--- Extracted text ---
I have tried to find an argument of dplyr::group_split
that allows me to control the ordering of the list it outputs. But I have had no luck.
I have also tried to concisely re-order the list after its creation. I can extract the relevant ranks from the list by:
extract_rank <- function(sub_df){as.numeric(return(sub_df[1,'rank'])}
ranking <- lapply(list, extract_rank)
...and ranking = c(10, 8, 3, 4, 6, 1...) tells me that the first sub_df
in list should actually be in the 10th position etc.
Can I somehow use ranking to re-order my list of sub_dfs
?
Make a factor
variable that you can split by and has its levels in the order you want. Here's a simple example with mtcars
:
mtcars |>
summarize(mpg = mean(mpg), .by = cyl) |>
mutate(cyl_split = factor(cyl, levels = c(4, 8, 6))) |>
group_split(cyl_split)
# <list_of<
# tbl_df<
# cyl : double
# mpg : double
# cyl_split: factor<37885>
# >
# [3]>
# [[1]]
# # A tibble: 1 × 3
# cyl mpg cyl_split
# <dbl> <dbl> <fct>
# 1 4 26.7 4
#
# [[2]]
# # A tibble: 1 × 3
# cyl mpg cyl_split
# <dbl> <dbl> <fct>
# 1 8 15.1 8
#
# [[3]]
# # A tibble: 1 × 3
# cyl mpg cyl_split
# <dbl> <dbl> <fct>
# 1 6 19.7 6
You can order the factor levels manually, or use a function like reorder
to order them based on a function of another column.
Note that it is not sufficient to order the rows of the data frame with arrange
, you need to order the levels of the factor
column you split by so that they will be in the order you want when they are sorted.

--- Work item A ---
Filter the entries down to every line that contains the string "预测变量".
The entries have no connection to the text about group_split.

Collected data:
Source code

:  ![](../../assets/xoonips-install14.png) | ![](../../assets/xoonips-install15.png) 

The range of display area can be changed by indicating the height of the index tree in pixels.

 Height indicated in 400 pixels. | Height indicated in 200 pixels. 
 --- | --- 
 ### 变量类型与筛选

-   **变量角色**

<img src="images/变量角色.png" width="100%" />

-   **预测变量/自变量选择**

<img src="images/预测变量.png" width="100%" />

--- Work item B ---
In the printed output of the mtcars example in the group_split text, list each mpg value along with its cyl value.

--- Exercise output A ---
-   **预测变量/自变量选择**
<img src="images/预测变量.png" width="100%" />

--- Exercise output B ---
cyl 4: mpg 26.7
cyl 8: mpg 15.1
cyl 6: mpg 19.7